Extracted data entries:
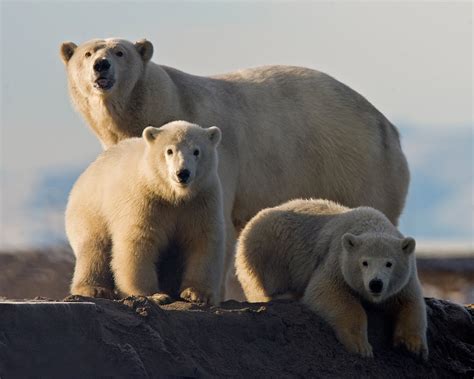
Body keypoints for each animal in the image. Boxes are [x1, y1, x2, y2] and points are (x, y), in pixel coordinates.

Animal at [60, 38, 412, 300]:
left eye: (120, 52)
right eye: (88, 52)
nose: (101, 65)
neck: (169, 101)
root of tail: (388, 127)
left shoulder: (219, 154)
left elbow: (217, 225)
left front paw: (205, 294)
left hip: (355, 164)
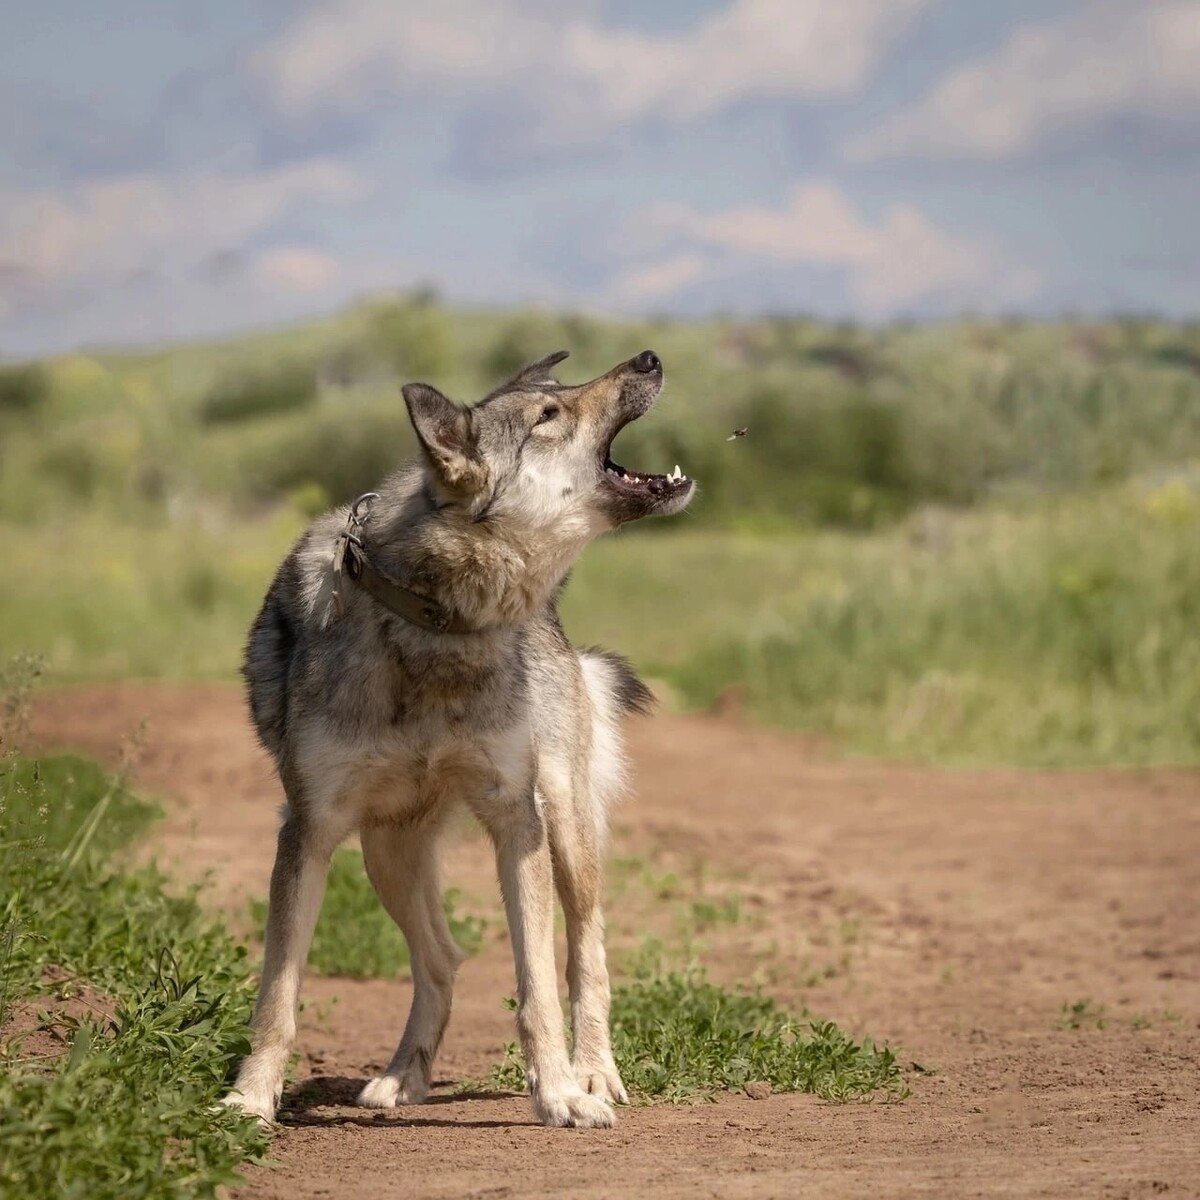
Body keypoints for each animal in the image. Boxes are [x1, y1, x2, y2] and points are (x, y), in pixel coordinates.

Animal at [223, 350, 696, 1128]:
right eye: (548, 414)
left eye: (558, 395)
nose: (650, 358)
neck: (436, 620)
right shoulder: (309, 832)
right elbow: (278, 996)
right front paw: (250, 1101)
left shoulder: (517, 819)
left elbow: (538, 990)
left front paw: (559, 1095)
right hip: (386, 853)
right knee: (443, 958)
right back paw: (402, 1078)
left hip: (565, 831)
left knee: (585, 954)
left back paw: (595, 1075)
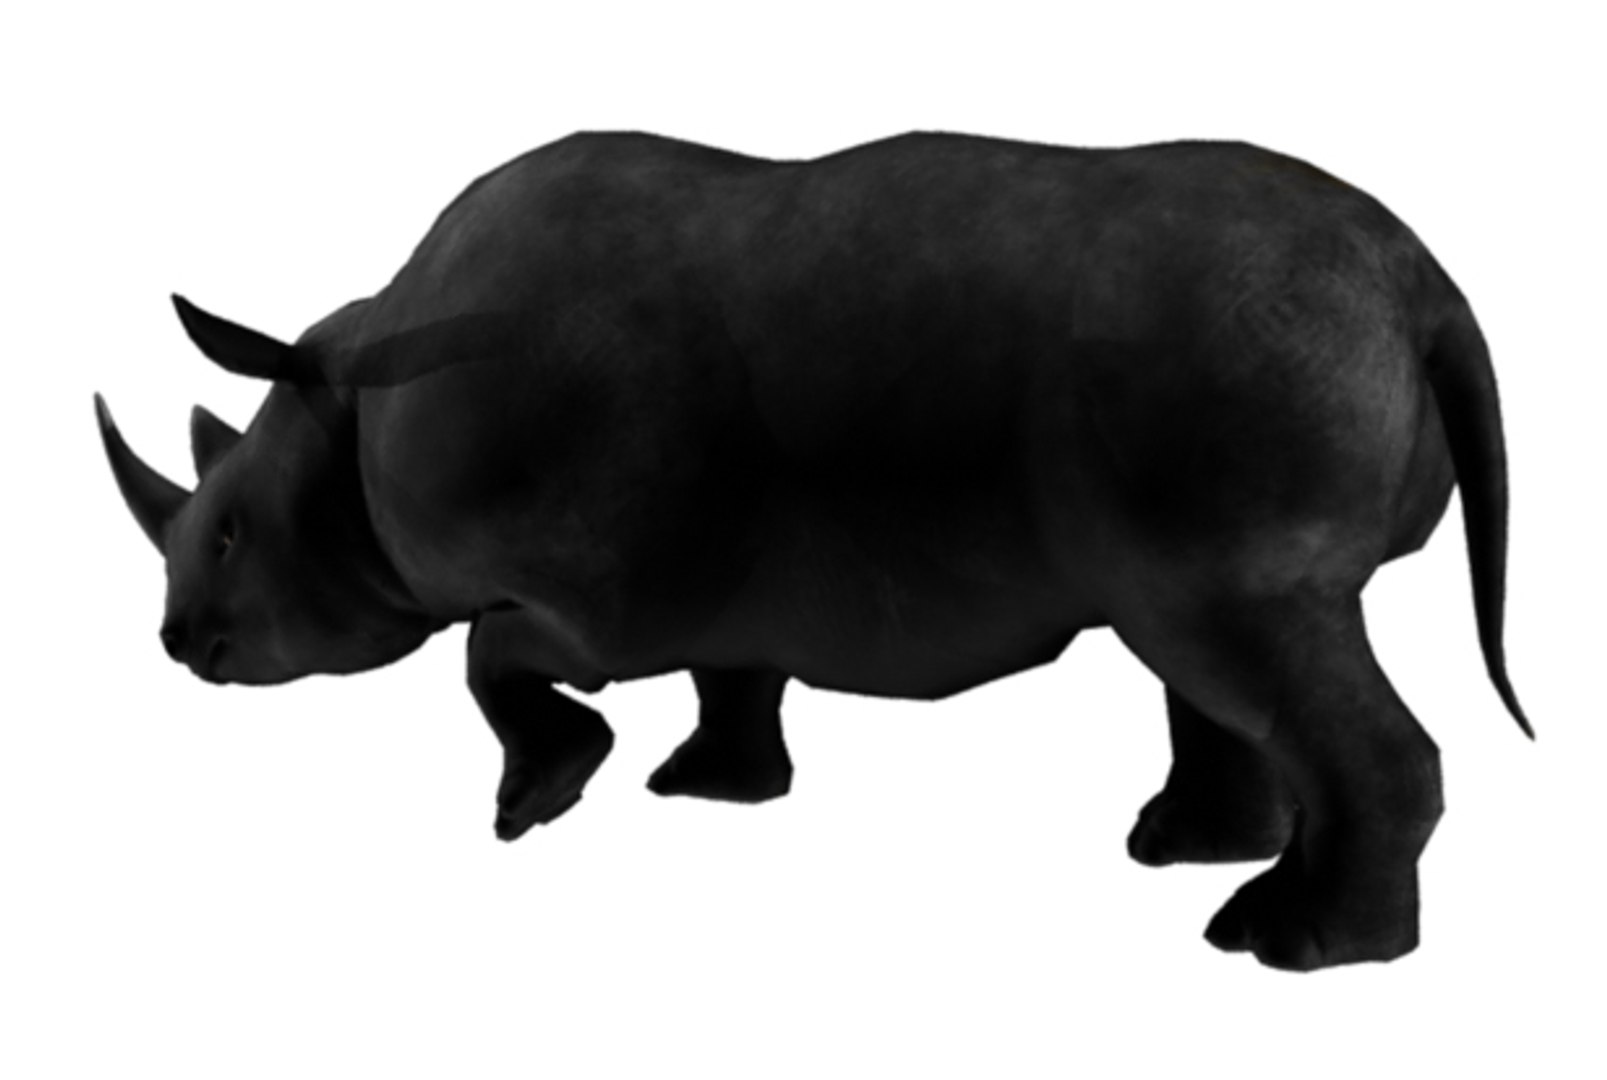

HOW TO COMPLETE THIS TASK: Only the records themselves, retyped exactly, belong in the answer; please leave all images behind.

RESULT OF THIS EXERCISE:
Body keypoints for each animal in the image. Boxes are [x1, y1, x2, y2] and points are (x, y), in pixel coordinates.

Animal at [60, 38, 412, 300]:
left eye: (120, 52)
right eye: (88, 52)
nose: (101, 65)
neck: (169, 101)
root of tail: (388, 127)
left shoulder: (219, 154)
left elbow: (217, 225)
left front paw: (205, 294)
left hip: (355, 164)
Body keypoints for each animal in the image. Boxes are [x1, y1, x2, y2] and points are (x, y), in pixel coordinates.

Animal at [223, 350, 696, 1128]:
right eye: (548, 414)
left eye: (558, 395)
nose: (650, 358)
neck: (436, 620)
right shoulder: (309, 832)
right elbow: (278, 996)
right front paw: (250, 1101)
left shoulder: (517, 819)
left elbow: (538, 990)
left front paw: (559, 1095)
right hip: (386, 853)
right knee: (443, 958)
right back paw: (402, 1078)
left hip: (565, 831)
left knee: (585, 954)
left back paw: (595, 1075)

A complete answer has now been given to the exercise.